This is a bit off-topic, but you can quickly turn a poll_* method into an async fn with poll_fn; and indeed, the async methods used to be written this way.

poll_fn(|cx| self.poll_recv_from(cx, buf)).await

However, there is an edge-case to be aware of here, and it’s outlined in the docs on the poll_* methods:

/// Note that on multiple calls to a `poll_*` method in the send direction, only the
/// `Waker` from the `Context` passed to the most recent call will be scheduled to
/// receive a wakeup.

and on recv:

/// Note that on multiple calls to a `poll_*` method in the recv direction, only the
/// `Waker` from the `Context` passed to the most recent call will be scheduled to
/// receive a wakeup.

You should not try to concurrently use either the poll_recv or poll_send methods in the same direction, and if you do not observe this advice– expect weirdness.

ReadBuf

You may have noticed the poll_recv method takes a ReadBuf type and not a &mut [u8], this is a new type that AsyncRead and AsyncWrite also use in order to read/write into possibly uninitialized memory #2716. ReadBuf is a low level type that uses MaybeUninit<u8> under the hood and tracks what parts of the buffer have been filled/initialized. Why would we want to do this? The main issue with stack buffers like [u8; 1024], as I understand it, is that the buffer must always be zero-initialized. This is a potentially costly operation, you have to allocate and zero out all of that memory. Because this is a divergence from the std types, there is a corresponding RFC to merge ReadBuf into std.

tokio-stream

tokio-stream is a new crate that moves tokio::stream::Stream & related traits are out and into it’s own crate. There’s also a bunch of helpful tokio_stream::wrappers which can turn a TcpListener or UnixListener into a Stream. Other wrappers include Interval for working with a stream of timers. These wrapper types often use the poll_* API’s I mentioned earlier.

Sundries

  • UdpSocket and its Tcp counterparts have gotten async readiness checking methods #3138.
  • Everything that uses SocketAddr now takes it by value, since the type is Copy we don’t need the extra layer of indirection. Old tokio API’s would often take &SocketAddr. async methods are still generic <T: ToSocketAddrs>.
  • broadcast::Sender<_> uses send instead of broadcast now
  • watch::Receiver<_> uses changed now instead of recv, and changed only shows you readiness. You need to explicitly borrow() and clone() yourself now if you want a fresh T
  • acquire() for Semaphore returns a Result<SemaphorePermit, _> now instead of just SemaphorePermit
  • time::delay_until and time::delay have been renamed to time::sleep to be more std-like in naming
  • Is there more missing here? Send me a message and let me know!

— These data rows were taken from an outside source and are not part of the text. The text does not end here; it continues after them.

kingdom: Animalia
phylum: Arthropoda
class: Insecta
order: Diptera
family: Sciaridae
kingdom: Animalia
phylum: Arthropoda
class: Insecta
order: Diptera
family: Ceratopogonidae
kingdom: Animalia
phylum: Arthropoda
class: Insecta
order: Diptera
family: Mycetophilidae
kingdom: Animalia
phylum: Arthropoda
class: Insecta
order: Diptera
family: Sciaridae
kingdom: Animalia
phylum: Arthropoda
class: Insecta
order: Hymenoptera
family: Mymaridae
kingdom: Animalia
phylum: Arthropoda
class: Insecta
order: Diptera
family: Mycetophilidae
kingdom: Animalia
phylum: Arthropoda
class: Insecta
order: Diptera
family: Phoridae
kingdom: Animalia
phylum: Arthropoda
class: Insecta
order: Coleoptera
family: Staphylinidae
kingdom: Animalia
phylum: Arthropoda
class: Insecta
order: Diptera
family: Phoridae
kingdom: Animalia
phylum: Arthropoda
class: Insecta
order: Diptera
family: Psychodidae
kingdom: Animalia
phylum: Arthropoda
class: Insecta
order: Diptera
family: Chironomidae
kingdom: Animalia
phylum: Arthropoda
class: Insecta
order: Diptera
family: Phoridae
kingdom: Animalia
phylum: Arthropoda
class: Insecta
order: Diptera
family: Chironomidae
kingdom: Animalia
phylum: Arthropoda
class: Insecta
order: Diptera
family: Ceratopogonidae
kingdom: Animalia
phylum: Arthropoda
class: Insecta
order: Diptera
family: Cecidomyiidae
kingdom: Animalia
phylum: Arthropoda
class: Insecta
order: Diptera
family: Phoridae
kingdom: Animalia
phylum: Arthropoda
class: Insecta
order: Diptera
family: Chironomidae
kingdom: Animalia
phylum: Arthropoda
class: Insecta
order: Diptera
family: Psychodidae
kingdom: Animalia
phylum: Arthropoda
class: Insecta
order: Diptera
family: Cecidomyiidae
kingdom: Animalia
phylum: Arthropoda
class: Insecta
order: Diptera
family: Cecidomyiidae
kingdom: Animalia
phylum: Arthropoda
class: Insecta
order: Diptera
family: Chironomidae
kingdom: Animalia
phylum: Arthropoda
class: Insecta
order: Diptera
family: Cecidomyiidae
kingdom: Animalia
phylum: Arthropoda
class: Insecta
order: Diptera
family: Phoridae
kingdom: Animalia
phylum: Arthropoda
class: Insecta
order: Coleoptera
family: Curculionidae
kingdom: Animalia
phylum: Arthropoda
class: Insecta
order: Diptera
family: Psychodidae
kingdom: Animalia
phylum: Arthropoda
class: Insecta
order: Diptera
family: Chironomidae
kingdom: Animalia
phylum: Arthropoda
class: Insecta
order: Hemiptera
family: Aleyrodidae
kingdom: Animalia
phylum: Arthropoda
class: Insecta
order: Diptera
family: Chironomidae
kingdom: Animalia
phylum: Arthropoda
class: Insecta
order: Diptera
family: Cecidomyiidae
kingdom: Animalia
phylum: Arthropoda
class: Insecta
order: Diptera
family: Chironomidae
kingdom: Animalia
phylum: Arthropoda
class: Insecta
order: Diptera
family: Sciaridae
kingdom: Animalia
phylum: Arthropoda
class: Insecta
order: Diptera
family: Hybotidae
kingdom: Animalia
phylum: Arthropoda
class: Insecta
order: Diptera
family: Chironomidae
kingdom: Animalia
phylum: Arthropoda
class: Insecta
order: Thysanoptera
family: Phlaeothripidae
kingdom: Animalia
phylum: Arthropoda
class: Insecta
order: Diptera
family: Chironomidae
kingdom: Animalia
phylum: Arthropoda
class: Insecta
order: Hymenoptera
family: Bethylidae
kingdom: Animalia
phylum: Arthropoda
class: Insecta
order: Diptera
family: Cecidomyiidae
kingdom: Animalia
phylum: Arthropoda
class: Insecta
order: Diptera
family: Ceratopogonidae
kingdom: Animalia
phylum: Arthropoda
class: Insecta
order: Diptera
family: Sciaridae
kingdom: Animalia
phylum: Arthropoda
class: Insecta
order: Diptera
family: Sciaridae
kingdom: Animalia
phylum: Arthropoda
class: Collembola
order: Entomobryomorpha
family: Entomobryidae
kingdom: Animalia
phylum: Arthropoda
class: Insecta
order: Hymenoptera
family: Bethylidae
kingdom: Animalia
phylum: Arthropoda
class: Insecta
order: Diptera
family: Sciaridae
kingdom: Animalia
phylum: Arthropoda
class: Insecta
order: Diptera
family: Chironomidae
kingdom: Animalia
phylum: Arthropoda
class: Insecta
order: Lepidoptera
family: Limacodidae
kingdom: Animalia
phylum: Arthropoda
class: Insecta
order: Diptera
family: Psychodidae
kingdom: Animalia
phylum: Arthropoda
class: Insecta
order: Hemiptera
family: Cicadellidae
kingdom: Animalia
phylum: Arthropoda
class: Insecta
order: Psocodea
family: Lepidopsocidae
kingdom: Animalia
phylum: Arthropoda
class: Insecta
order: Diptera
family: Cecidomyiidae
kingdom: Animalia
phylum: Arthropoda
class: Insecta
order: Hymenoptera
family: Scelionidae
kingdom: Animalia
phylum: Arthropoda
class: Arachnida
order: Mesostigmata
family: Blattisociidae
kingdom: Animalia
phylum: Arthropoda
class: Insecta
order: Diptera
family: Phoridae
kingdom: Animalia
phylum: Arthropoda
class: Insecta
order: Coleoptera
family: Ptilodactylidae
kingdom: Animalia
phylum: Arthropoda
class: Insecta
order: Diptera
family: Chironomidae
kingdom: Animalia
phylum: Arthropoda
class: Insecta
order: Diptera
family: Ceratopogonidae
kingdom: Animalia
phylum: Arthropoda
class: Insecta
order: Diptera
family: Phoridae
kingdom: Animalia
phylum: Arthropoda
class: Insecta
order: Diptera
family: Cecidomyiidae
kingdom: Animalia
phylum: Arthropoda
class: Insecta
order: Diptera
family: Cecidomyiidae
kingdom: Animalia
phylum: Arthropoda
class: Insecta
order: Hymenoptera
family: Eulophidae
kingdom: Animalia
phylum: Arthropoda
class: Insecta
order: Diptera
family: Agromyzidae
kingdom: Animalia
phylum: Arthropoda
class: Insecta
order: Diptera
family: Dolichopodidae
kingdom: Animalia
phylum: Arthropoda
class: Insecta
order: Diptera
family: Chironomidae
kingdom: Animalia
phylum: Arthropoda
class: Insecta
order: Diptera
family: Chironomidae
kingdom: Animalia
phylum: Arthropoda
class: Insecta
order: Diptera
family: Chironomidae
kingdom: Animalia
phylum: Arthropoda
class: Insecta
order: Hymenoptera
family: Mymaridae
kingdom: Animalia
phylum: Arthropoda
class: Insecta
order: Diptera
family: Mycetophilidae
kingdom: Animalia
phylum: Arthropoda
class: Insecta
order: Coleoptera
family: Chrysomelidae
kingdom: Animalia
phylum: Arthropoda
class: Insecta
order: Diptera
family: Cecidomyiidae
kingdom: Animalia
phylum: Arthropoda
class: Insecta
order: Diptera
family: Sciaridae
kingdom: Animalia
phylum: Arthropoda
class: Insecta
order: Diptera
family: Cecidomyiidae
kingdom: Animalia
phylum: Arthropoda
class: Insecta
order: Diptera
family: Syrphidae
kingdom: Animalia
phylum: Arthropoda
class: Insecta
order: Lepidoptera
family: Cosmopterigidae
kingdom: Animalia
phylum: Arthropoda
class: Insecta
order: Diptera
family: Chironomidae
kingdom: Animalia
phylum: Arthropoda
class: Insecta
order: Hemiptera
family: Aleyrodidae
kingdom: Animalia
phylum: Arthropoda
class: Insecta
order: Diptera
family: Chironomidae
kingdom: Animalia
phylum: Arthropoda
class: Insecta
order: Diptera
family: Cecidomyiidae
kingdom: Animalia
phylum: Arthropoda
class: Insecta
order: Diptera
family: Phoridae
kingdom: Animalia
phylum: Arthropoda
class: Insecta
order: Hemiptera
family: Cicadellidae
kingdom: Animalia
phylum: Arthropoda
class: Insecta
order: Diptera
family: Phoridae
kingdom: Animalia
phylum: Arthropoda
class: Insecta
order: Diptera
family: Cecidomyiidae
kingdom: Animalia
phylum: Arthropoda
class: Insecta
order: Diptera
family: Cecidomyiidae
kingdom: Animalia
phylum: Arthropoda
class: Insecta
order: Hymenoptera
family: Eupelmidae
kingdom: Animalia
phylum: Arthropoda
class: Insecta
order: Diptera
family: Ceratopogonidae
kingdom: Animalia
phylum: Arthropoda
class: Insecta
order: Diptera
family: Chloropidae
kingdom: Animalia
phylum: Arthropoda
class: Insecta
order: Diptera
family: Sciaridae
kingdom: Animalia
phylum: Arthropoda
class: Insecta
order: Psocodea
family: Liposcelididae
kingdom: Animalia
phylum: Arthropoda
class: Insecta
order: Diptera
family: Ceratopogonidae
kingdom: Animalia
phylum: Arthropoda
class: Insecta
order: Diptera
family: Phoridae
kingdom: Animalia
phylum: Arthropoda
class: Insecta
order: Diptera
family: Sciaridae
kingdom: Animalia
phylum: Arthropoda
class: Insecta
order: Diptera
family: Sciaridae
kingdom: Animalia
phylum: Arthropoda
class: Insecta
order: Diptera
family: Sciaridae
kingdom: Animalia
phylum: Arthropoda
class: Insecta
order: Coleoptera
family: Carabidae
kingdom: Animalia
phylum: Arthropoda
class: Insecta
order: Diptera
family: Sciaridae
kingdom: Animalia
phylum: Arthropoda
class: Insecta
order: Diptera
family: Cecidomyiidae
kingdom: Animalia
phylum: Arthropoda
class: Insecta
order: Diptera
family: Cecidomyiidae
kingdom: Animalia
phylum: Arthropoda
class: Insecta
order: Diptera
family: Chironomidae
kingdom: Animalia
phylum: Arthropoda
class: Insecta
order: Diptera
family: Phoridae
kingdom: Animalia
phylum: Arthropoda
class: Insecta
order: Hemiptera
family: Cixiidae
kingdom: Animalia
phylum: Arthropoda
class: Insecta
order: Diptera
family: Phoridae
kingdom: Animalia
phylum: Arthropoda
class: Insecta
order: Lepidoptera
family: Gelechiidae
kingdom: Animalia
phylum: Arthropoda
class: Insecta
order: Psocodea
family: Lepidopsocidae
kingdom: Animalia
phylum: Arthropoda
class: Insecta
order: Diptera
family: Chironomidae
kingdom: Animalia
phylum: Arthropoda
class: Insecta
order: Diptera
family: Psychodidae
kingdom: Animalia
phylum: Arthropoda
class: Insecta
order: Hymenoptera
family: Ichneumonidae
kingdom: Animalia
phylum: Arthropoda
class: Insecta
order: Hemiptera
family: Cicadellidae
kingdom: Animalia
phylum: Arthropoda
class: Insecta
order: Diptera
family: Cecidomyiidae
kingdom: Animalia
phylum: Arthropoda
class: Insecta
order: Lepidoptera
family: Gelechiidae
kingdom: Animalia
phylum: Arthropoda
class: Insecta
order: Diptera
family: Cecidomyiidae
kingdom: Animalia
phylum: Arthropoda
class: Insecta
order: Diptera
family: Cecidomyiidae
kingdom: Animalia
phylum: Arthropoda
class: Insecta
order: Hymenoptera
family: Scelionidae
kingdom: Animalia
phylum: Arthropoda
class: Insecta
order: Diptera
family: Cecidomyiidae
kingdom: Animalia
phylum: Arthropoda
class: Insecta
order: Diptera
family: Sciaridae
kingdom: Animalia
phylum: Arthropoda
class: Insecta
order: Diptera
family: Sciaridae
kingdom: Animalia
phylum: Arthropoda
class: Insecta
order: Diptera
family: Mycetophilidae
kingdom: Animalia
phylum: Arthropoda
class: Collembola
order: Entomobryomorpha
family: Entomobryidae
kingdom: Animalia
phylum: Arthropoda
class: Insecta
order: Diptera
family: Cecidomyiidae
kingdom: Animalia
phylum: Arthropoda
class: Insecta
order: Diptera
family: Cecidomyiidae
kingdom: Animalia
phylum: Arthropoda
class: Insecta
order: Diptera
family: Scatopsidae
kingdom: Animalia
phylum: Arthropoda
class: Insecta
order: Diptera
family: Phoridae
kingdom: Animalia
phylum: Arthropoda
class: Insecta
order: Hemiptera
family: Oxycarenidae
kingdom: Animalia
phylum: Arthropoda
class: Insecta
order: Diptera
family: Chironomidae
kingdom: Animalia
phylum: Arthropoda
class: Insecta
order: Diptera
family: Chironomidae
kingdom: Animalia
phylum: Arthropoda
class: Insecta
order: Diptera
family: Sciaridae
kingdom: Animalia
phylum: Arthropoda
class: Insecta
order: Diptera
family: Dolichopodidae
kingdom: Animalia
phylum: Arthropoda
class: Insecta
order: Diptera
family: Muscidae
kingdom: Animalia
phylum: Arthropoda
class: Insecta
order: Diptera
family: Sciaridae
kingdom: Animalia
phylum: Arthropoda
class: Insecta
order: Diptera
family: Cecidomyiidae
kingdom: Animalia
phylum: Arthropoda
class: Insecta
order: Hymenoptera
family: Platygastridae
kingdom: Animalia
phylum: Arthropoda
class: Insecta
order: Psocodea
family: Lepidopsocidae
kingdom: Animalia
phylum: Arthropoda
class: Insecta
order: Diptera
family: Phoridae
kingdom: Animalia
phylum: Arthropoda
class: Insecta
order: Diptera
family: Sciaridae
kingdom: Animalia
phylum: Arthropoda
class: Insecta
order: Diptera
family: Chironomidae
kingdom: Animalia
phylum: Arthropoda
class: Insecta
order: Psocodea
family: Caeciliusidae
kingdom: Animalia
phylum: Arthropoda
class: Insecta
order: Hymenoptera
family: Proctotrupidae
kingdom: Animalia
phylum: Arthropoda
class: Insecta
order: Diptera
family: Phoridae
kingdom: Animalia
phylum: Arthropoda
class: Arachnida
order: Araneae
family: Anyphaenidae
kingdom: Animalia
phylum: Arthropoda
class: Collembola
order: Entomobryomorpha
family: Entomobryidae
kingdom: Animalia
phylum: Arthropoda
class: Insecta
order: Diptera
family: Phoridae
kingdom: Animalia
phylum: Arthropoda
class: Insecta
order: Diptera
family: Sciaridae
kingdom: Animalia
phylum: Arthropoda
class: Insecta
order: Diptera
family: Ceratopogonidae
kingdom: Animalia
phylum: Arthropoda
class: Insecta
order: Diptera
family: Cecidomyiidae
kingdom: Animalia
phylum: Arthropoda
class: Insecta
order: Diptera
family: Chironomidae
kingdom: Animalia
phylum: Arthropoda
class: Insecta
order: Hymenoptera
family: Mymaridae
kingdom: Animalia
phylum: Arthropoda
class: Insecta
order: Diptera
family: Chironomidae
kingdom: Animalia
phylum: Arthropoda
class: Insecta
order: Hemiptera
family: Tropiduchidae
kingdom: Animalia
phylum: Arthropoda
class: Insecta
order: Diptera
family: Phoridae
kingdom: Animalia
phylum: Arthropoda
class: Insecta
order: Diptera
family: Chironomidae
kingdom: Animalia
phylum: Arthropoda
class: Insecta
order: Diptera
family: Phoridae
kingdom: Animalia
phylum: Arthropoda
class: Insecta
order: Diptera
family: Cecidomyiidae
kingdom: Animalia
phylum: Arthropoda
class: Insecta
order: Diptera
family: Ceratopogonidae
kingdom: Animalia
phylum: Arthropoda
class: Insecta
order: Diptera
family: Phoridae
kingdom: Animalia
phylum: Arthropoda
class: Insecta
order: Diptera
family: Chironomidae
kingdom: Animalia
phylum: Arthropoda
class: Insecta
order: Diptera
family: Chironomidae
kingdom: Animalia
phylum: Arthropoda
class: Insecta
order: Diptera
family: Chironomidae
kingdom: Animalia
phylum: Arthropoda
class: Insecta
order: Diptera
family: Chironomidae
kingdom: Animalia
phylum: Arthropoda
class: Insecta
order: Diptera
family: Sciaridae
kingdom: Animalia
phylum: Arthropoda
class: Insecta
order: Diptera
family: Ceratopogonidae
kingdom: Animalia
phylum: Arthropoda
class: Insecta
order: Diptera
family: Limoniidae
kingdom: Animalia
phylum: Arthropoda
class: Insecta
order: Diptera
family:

Something I’d like to see in the future

I’d like to see some way to bound on a type that can send/recv in the same way we can <T: AsyncRead + AsyncWrite>. I think this probably won’t be added until there is a zero-cost way to make async methods in traits, and even then, I’m not sure if the tokio team even desires that behaviour. Personally, I think it would make writing Framed impls much more generic and allow a function to take both a UdpSocket or Arc<UdpSocket> generically. This would help when you want to make a Decoder for a socket that is shared among tasks concurrently.

A helpful reddit comment suggested that UdpFramed could take a Borrow<UdpSocket> and thus be generic over UdpSocket and Arc<UdpSocket>. I think this is a great idea and added it to my PR of tokio-util here.

Wrapping up

As an early user of tokio and the futures ecosystem, I remember the slog of futures 0.1 and tokio 0.1, seeing that evolve into the more mature std::future and tokio 0.2 and now 1.0 has been fascinating. It’s hard to believe it’s been something like 4 years since this all started. I’m happy that most will not have to experience a manual Future impl or working with nested combinators. I’m even happier, as a user of tokio, that they’ve decided to commit to this API for a good length of time. That keeps some of the burden off of application developers having to “keep up” with everything that’s going on in the ecosystem. Not everyone has the desire to follow all of the PRs or subreddits & message boards. I’m not speaking for myself, personally I can’t get enough, but I understand that’s not how others want to spend their free time.

Anyway, congrats tokio team, you’ve done a wonderful job!